Directions for this task:
Look through the data below for the line with "right hip: (1173, 469, 1)" and the line with "right ankle: (1167, 504, 12)", then output those two and all lines in between, exactly as written.
*** Opening Input data ***
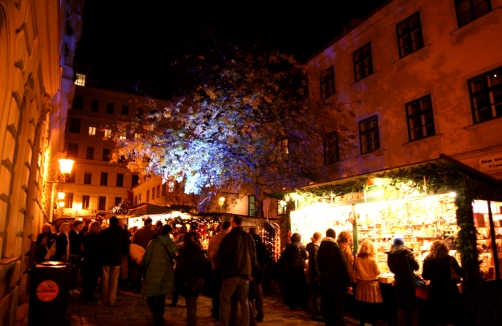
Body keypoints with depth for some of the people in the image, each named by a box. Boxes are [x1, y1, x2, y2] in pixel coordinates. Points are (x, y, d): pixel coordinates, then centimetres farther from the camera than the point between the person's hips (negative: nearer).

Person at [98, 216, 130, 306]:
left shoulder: (104, 232, -6)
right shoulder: (123, 232, -2)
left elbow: (100, 246, -3)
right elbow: (126, 247, -2)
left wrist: (103, 255, 14)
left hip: (106, 259, -1)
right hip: (117, 259, 1)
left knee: (105, 280, 9)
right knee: (114, 280, 7)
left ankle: (105, 300, 13)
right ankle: (111, 300, 9)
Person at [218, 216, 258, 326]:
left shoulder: (229, 236, -7)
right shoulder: (249, 237, 6)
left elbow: (222, 254, -2)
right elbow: (253, 256, 10)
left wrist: (224, 267, 15)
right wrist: (252, 270, 19)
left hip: (232, 272, -4)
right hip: (245, 272, 5)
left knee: (224, 300, 5)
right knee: (244, 301, 13)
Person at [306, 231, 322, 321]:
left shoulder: (312, 246, 8)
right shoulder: (315, 247, -20)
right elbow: (315, 262, -23)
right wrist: (318, 274, -21)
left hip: (312, 273, 10)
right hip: (315, 273, -10)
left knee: (313, 293, 21)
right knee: (317, 294, -4)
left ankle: (312, 310, 35)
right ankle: (316, 314, 2)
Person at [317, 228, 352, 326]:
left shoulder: (320, 248, 4)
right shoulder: (336, 248, -14)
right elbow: (343, 267, -16)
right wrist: (349, 284, -12)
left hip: (324, 282, 5)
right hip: (337, 283, -5)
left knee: (326, 308, 14)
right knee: (337, 310, 3)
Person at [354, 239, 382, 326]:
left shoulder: (357, 258, -5)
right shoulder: (372, 258, -15)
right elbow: (378, 272, -8)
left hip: (361, 283, 4)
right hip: (372, 284, -3)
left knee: (362, 306, 12)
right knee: (373, 307, 7)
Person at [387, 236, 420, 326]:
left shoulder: (390, 255, 0)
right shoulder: (407, 252, -11)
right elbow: (416, 266, -12)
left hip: (398, 283, 3)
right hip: (409, 282, -3)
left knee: (401, 309, 13)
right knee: (413, 308, 10)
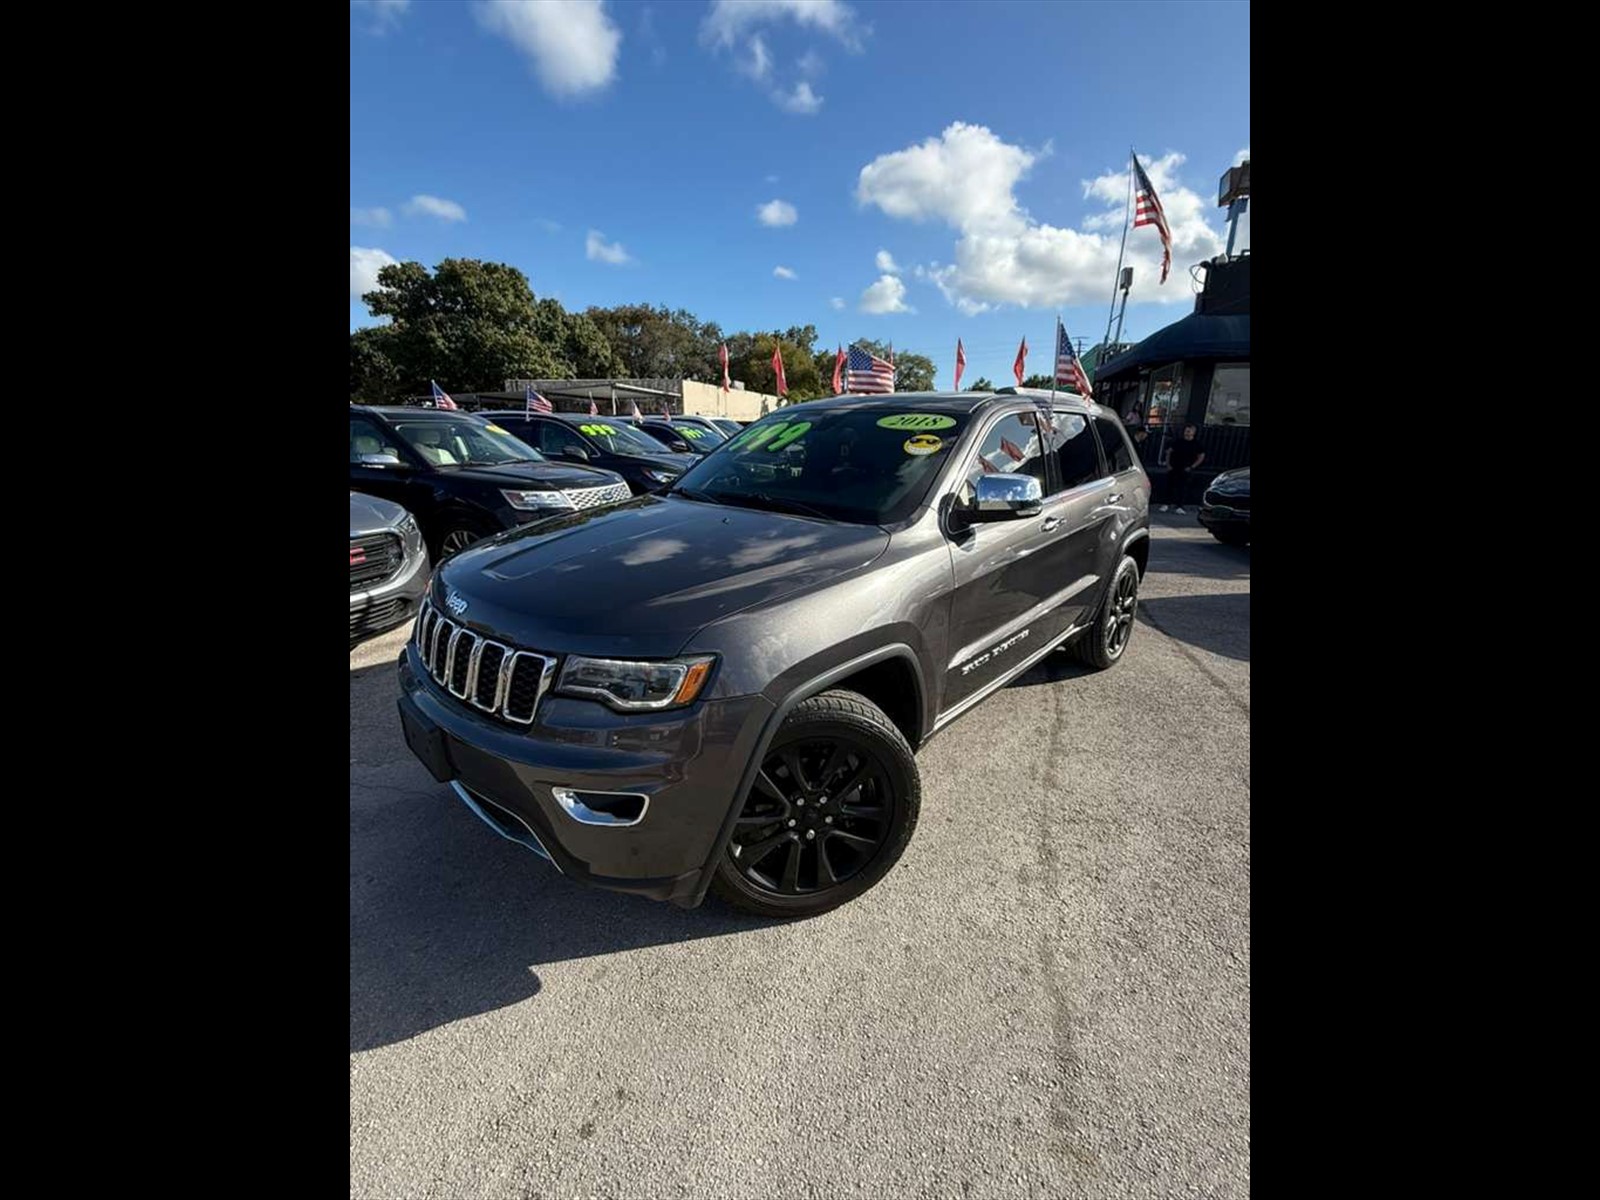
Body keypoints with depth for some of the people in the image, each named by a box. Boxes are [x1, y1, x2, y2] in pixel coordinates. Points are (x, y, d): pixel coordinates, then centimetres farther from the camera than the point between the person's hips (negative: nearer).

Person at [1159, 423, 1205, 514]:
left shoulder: (1195, 444, -1)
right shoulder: (1178, 442, 3)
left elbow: (1201, 457, 3)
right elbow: (1169, 452, 10)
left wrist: (1191, 467, -5)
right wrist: (1168, 464, 1)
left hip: (1184, 470, -1)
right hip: (1173, 469, 1)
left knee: (1182, 488, 1)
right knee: (1170, 486, 3)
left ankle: (1178, 506, 7)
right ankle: (1167, 504, 12)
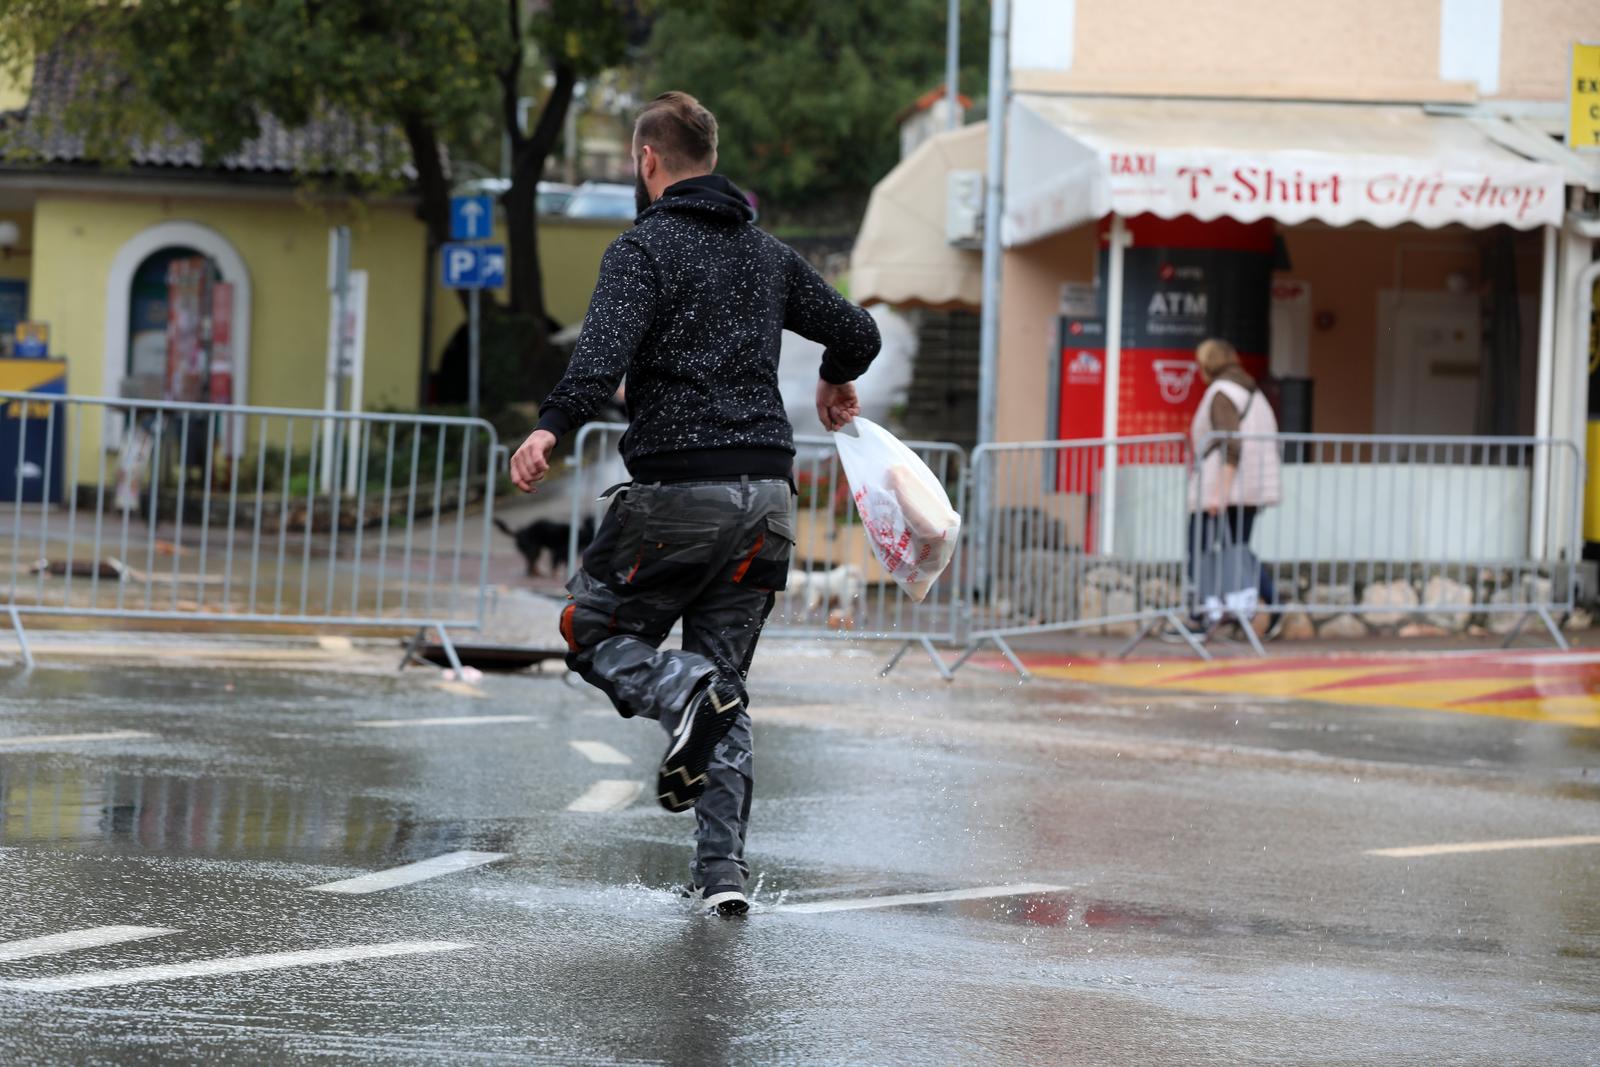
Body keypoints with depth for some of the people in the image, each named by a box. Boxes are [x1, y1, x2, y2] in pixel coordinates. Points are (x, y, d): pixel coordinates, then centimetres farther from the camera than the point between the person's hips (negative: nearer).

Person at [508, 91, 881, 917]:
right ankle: (721, 868, -1)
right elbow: (858, 333, 22)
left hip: (678, 491, -6)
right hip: (766, 493, 6)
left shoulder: (645, 250, -4)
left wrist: (551, 429, -30)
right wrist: (837, 382, 43)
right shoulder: (768, 255, 16)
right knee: (724, 682, 11)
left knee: (592, 630, 12)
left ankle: (683, 693, -19)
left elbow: (606, 352, -21)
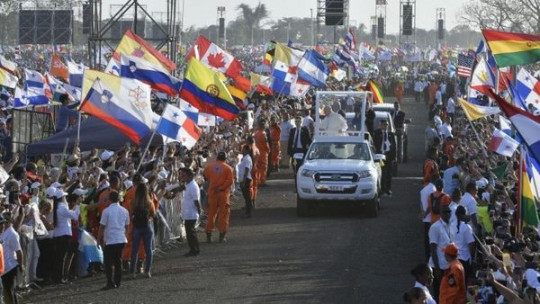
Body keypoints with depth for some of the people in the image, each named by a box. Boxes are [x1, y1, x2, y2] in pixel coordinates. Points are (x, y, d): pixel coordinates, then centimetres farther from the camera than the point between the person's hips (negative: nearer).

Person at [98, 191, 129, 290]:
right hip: (122, 240, 5)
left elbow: (102, 226, -8)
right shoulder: (124, 211, 5)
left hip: (110, 240, -5)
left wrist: (99, 237, 3)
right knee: (118, 261, 13)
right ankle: (117, 282, 15)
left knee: (108, 263, -1)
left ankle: (110, 283, -9)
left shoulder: (107, 211, -10)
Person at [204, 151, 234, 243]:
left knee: (211, 214, 10)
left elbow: (206, 177, 10)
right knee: (223, 215, 5)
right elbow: (230, 180, -14)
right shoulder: (228, 168, -6)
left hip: (212, 193, 2)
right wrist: (221, 188, -10)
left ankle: (208, 236, 10)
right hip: (224, 194, -2)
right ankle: (222, 236, 4)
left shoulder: (209, 167, 2)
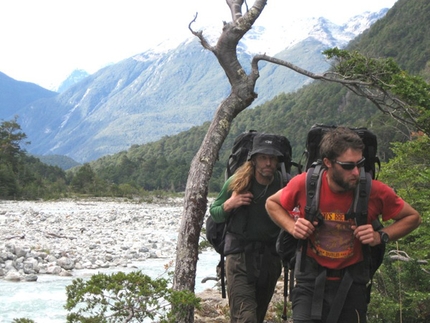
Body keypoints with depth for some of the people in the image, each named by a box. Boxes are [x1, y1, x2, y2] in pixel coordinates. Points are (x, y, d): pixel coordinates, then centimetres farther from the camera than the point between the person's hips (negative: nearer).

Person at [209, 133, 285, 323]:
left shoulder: (283, 185, -6)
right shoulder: (236, 183, -6)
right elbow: (214, 215, 6)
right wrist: (228, 205, -15)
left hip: (270, 258, 3)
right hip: (240, 255, -2)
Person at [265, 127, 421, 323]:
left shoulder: (376, 191, -14)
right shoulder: (304, 184, -14)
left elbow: (412, 217, 2)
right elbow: (272, 203, 6)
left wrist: (381, 236, -15)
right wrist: (292, 227, -13)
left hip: (351, 284, 1)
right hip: (310, 280, -1)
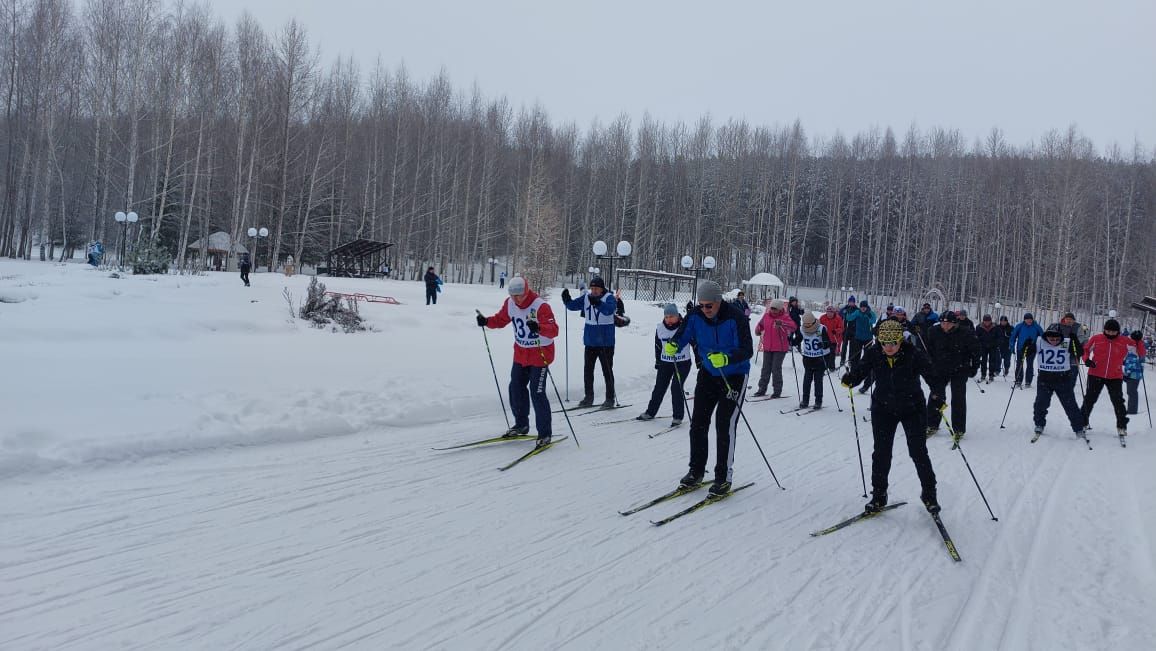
*** Closing Input data ***
Answer section:
right hip: (1173, 469, 1)
left knee: (1182, 488, 1)
right knee: (1170, 486, 3)
left ankle: (1178, 506, 7)
right ankle: (1167, 504, 12)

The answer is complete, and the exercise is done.